» What you are asked to do:
Where the word "identity" shows up in the entries below, please copy the whole line.

» Dataset extract:
____________

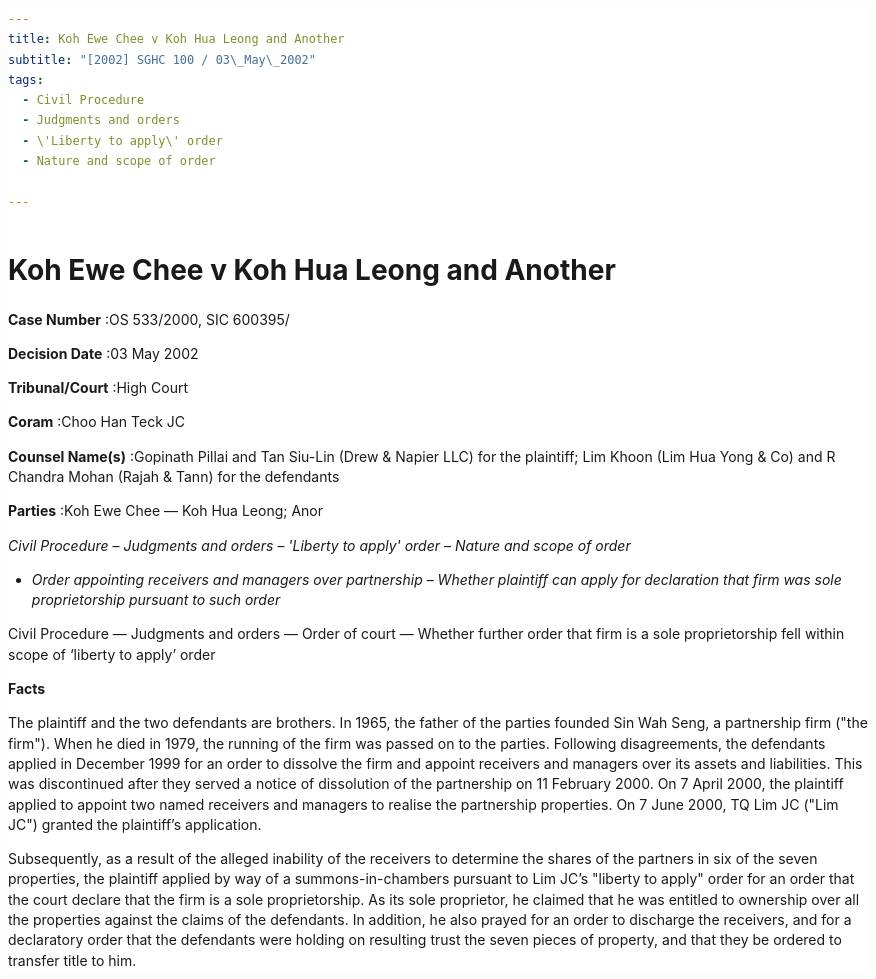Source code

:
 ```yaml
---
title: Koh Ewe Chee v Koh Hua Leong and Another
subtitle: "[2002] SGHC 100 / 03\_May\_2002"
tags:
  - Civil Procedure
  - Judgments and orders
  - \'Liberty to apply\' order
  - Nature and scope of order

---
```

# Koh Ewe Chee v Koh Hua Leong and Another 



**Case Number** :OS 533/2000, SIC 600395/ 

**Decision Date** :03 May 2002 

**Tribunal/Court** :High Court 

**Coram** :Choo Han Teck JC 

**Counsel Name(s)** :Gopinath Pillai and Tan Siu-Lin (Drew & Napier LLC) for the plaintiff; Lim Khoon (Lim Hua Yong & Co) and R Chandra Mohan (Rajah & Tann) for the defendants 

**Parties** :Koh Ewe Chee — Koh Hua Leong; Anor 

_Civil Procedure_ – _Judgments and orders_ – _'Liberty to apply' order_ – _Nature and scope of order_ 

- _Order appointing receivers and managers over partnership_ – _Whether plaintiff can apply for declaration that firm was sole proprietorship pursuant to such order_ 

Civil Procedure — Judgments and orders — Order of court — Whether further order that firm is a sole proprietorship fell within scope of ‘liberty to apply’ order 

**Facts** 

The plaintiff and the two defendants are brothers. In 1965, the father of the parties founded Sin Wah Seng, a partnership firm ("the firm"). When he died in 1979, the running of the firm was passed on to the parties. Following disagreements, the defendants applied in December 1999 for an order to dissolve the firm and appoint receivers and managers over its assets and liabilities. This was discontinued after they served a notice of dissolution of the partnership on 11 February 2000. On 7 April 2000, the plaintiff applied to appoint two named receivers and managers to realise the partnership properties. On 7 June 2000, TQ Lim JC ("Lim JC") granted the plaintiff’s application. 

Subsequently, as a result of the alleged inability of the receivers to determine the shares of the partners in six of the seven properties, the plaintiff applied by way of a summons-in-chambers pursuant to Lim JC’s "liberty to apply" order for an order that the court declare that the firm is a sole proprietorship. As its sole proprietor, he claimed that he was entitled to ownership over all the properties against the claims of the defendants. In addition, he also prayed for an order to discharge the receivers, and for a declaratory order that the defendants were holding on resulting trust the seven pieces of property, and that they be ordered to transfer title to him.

____________

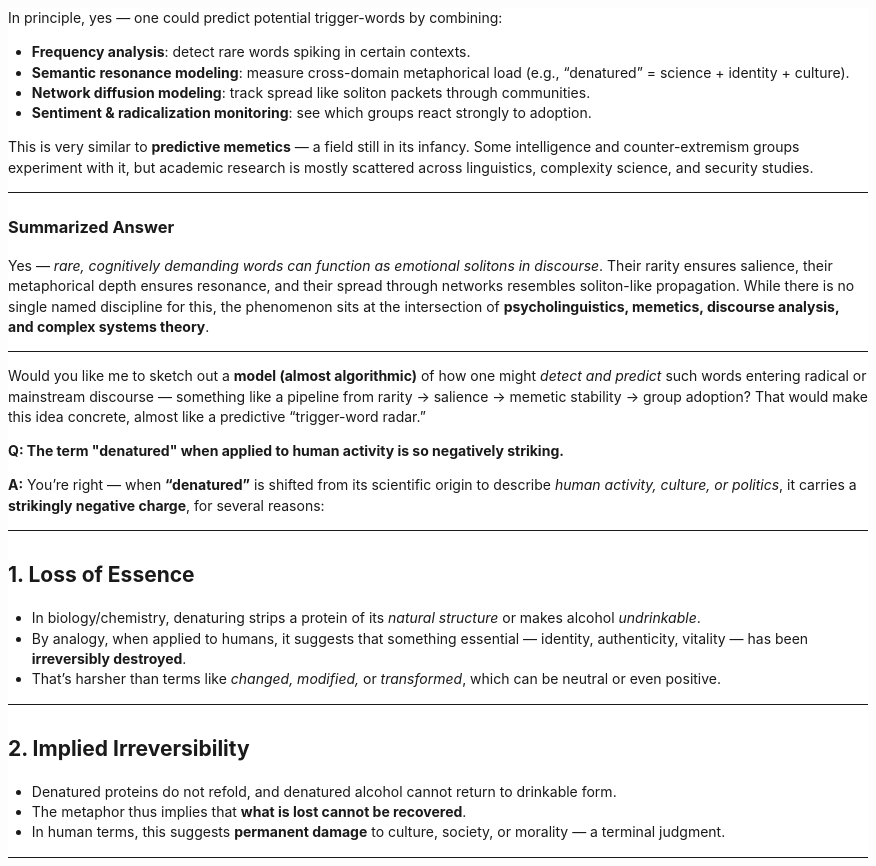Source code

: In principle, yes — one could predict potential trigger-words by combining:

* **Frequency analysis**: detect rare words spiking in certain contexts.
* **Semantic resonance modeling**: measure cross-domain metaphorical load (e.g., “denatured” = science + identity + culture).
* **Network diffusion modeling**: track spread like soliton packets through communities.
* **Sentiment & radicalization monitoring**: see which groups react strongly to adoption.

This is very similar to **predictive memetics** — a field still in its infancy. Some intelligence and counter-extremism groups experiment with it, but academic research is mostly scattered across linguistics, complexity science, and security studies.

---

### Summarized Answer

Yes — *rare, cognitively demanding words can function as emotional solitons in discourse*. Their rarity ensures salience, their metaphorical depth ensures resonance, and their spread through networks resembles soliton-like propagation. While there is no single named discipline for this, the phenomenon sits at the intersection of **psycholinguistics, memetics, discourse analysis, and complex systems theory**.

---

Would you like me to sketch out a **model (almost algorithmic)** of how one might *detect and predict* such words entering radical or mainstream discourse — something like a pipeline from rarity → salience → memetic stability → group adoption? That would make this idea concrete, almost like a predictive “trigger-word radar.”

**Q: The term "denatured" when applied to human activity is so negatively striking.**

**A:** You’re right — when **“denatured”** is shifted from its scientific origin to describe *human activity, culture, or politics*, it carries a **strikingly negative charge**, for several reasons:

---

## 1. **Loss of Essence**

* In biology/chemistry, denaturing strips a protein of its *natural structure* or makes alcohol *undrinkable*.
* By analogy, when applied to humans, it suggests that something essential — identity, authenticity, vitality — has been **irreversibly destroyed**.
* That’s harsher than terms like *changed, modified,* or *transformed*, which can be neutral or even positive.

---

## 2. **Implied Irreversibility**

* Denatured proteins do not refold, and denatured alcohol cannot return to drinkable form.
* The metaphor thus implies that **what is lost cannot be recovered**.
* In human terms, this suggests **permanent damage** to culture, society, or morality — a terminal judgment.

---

____________

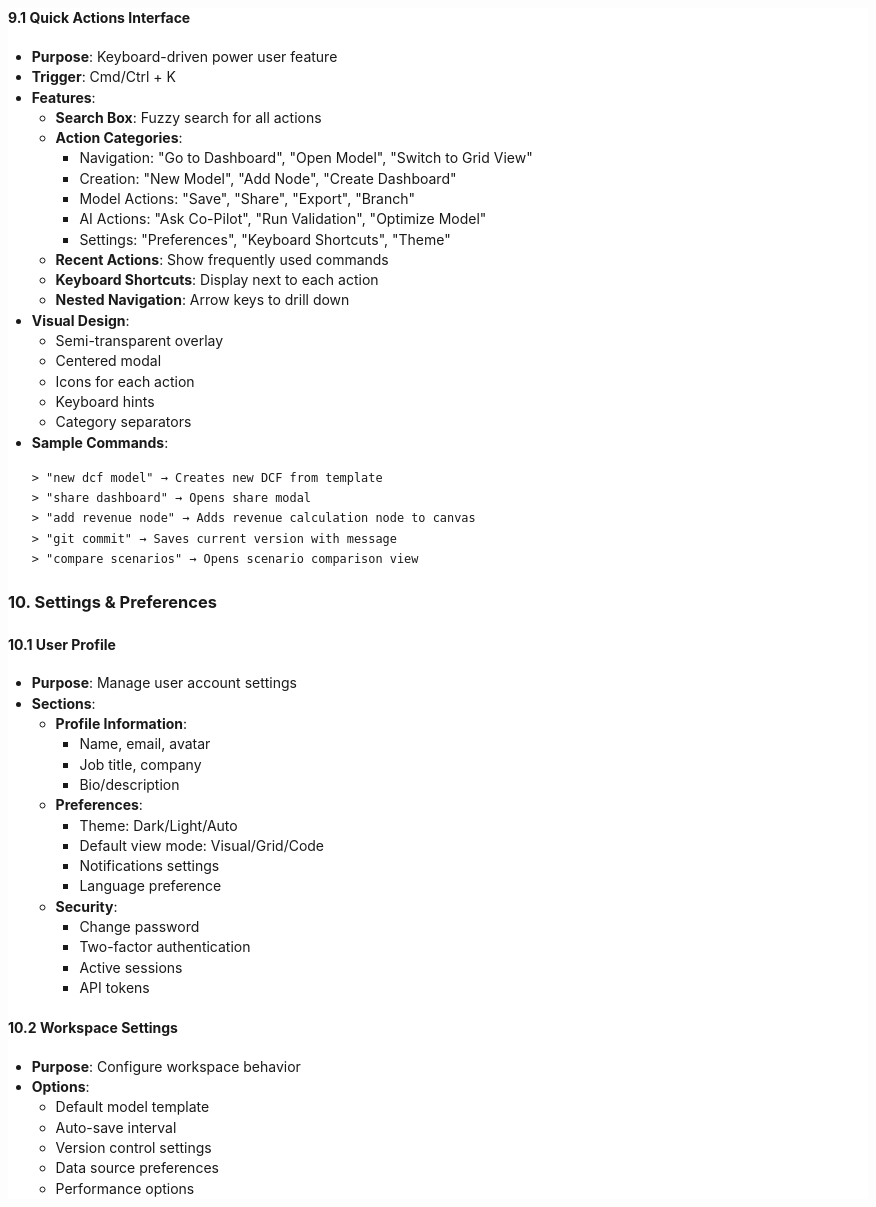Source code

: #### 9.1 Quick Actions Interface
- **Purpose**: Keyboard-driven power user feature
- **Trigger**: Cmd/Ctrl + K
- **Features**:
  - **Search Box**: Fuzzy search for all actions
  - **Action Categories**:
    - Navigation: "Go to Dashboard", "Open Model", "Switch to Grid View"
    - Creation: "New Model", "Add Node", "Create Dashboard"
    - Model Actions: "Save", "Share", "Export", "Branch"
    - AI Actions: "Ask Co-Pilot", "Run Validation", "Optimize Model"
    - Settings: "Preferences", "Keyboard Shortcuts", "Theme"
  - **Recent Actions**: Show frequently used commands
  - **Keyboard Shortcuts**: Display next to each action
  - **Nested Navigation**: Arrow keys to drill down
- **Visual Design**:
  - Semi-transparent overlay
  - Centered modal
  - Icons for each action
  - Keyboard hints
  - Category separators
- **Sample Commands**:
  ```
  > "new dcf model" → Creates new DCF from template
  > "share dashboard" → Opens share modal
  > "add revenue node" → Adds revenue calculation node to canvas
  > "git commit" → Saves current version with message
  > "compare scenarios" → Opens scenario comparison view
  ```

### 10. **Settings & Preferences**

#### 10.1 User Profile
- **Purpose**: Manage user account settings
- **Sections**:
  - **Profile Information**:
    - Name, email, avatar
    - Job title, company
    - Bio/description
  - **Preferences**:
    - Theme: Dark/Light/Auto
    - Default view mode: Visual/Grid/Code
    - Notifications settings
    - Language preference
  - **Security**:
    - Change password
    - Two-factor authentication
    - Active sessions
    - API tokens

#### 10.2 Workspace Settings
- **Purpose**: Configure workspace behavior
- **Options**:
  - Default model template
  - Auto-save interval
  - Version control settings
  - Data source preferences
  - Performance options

____________

» Written response:
* **Semantic resonance modeling**: measure cross-domain metaphorical load (e.g., “denatured” = science + identity + culture).
* By analogy, when applied to humans, it suggests that something essential — identity, authenticity, vitality — has been **irreversibly destroyed**.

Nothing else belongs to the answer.